One of the biggest culprits of truely awful programs are graphics card makers. I bet they all know algos, the problem is that they think they know how to program when they're little more than amateurs or hobbyists.


I can do time complexity etc. I know about compilers, trees, graphs & other shit data structures and I can read academic papers on any new shit with a comfortable head. I can learn any new imperative, oop or functional language in a week.

But I still can't find a job in Google.


Because small to medium sized companies are looking for people to help grow their business and revenue.

Large companies tend to already have very stable revenue and now need people to make their systems more efficient in order to decrease expense.


As evidenced by countless anecdotes and accounts by people who used to work at these companies, they don't. It's not about needing that knowledge, it's about removing those people from the employee pool available to competitor companies and the entrepreneur class.


I suspect when they search for it they're going to find their own published writings/blogs ;)

I do think some people at FB/Google need to know this stuff cold, but even that isn't going to be 100% of their engineers.


Agreed. I think there's a tinge of arrogance to the claim that Google/FB/what have you need The Best(tm) while everyone else does not.

The reality is that there are some jobs (a small minority) at these companies that require incredibly deep algorithmic knowledge - they really do do some complicated things.

But the majority of jobs at TwitGooFace are your run of the mill programming jobs, where the requirement and the reality don't call for anyone at that level, and hiring someone at that level is just going to make them bored. Indeed, the vast majority of people I know at these companies aren't algorithmic encyclopedia, they're just solidly competent engineers.

Having worked at a "AAA" tech giant and many more places across the country, I'm happy to report that for the most part there's nothing exceptional about Silicon Valley jobs and what they require. For the most part, barring a minority of highly specialized high-level positions, engineering ability trumps computer science knowledge.


The thing is, that 0.1% would probably be better off just looking for a Math PhD. I suspect it is much easier to teach a mathematician C (Or Python/Haskell/OCaml/Java) than a programmer real math.


Math guy here, spent the last year writing high-performance ODE integrators that run on graphics cards. No formal background in CS at all. Hiring maths people to write performative algorithms is more common than not.


The problem is that Math PhDs tend to be arrogant and think that programming is for monkeys and they are above that. Code that they produce tends to be sub-par and under-tested (because they are above writing unit-tests).

Source: worked with multiple Math PhDs. Have a few friends who are Math PhD working on some esoteric problems that I could not understand.


I think you are drawing conclusions from a small sample size. I've had the exact opposite experience.


They can do the algorithms, but they don't engineer, imho.

## DATA:
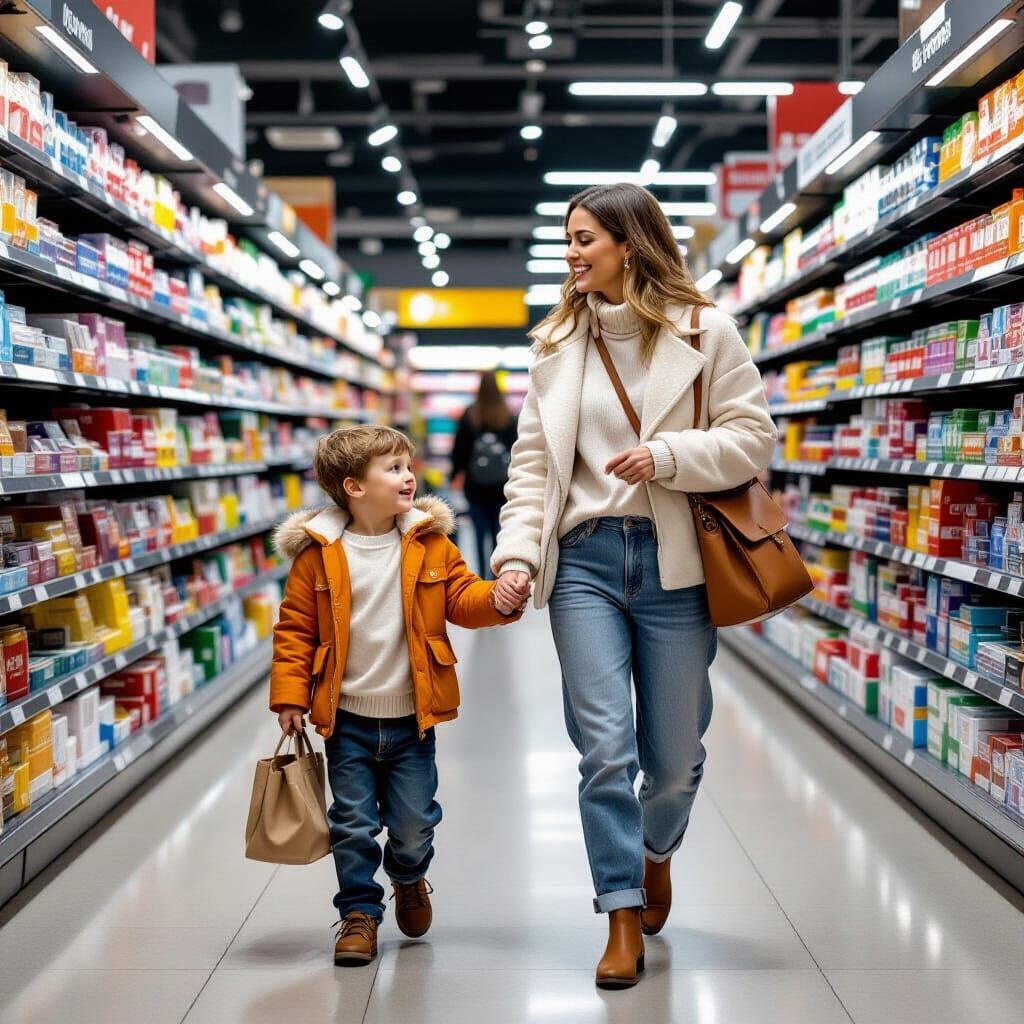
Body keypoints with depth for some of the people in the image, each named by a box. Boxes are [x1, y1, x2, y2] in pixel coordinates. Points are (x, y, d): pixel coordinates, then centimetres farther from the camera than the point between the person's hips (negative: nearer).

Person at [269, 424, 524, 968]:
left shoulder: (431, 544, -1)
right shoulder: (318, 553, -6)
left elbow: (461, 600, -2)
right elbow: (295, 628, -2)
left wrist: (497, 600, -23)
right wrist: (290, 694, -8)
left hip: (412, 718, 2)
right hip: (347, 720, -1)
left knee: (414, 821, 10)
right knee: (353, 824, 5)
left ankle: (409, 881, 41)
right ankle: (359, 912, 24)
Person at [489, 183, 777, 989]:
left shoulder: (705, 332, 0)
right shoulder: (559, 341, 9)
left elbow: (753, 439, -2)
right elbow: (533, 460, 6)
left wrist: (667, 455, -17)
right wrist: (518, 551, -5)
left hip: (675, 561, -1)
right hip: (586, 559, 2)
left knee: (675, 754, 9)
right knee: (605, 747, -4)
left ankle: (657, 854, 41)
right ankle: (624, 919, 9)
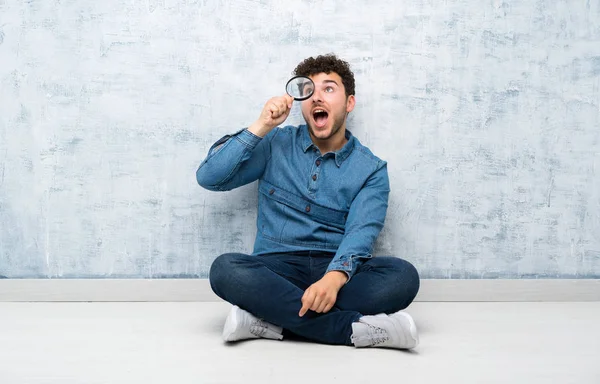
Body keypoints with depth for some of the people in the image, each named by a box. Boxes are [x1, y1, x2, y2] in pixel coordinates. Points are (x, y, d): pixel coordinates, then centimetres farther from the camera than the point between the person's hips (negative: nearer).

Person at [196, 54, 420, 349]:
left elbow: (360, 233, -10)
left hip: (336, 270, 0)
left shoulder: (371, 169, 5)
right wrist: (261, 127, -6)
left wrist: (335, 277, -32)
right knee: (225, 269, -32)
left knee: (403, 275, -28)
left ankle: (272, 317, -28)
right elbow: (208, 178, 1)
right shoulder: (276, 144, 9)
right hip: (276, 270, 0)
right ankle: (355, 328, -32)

## EXERCISE DIRECTIONS:
Resume the forum thread above on whether jobs at large tech companies really require deep algorithmic knowledge, picking up right after its last comment.

## ANSWER:
"For the most part, barring a minority of highly specialized high-level positions, engineering ability trumps computer science knowledge."



That is what gets me about these interview questions. I know a lot of very clever people. I am carefully differentiating 'clever' from 'smart', by the way. So many that are superficially fast and smart about solving whiteboard problems are terrible at all the things that actually seem to matter when it comes to creating value:

  * Keeping a project on budget and schedule
  * being able to create a budget
  * managing people and resources
  * Grinding out boring, but bug free code
  * Writing clean code
  * Being able to refactor
  * Design software that is maintainable
  * not tick off the people around you
SW engineering is a big, fuzzy, ill-defined optimization task in n-dimensional space. There are plenty of clever people that aren't very good at that sort of real-world iterative process. Sure, it is great to have a few people that can quote Knuth (if you don't know what algorithms are available, you'll often choose a substandard one), but by and large I want an engineer, not a scientist. A good one can learn red-black trees, or whatever, when it becomes necessary. The converse (a CS-y type person becoming productive in an engineering environment) seems less likely to occur, in my experience.


+1, and a bit more.

Yes... I ran a small group where we all got too inward focused being clever in our code and optimizations, all the while ignoring (for various reasons) that we had less income each month, and eventually folded.

I've since seen this firsthand at a couple other companies, on the inside and outside, where engineering types get way too focused on trying to hyperoptimize for a theoretically possible scenario X, while ignoring real world tickets that are costing them customers daily. They don't seem to realize that... when enough days pass, and enough customers leave, there is no more money to pay them.

Having lived through a couple failures (personal and professional), it's probably easier for me to spot these behaviors (again, because I used to do it myself). In my case, I wish I'd had someone early on beat that out of me - I simply wasn't aware of what was going on. As much as you can say "people have to learn for themselves", I don't believe that's the right attitude to take when the fate of a dept or company rides on what you're doing - too many other lives are involved.

This is in reaction to your 'budget' stuff above - I don't expect people to be Excel/Quickbooks/Peachtree gurus nor CPAs, but understand that you have to get stuff out, on time, and sometimes have to choose your battles and put out less than optimal code, then have a plan to address the known shortcomings.

I agree too on the CS adapting to engineering being more rare than engineering adapting to CS.


> For the most part, barring a minority of highly specialized high-level positions, engineering ability trumps computer science knowledge.

Minimizing the CPU and memory usage of your application is engineering more than science; however, doing it requires a lot of CS knowledge.


They deal is data volumes so large and so interconnected, it can't hurt to know those sort of things. Surely you agree?


Unless you're being hired a PhD Senior Software Designer, there is exactly 0% chance (in 2014 anyway) that you're going to be working on improving Google's PageRank algorithm.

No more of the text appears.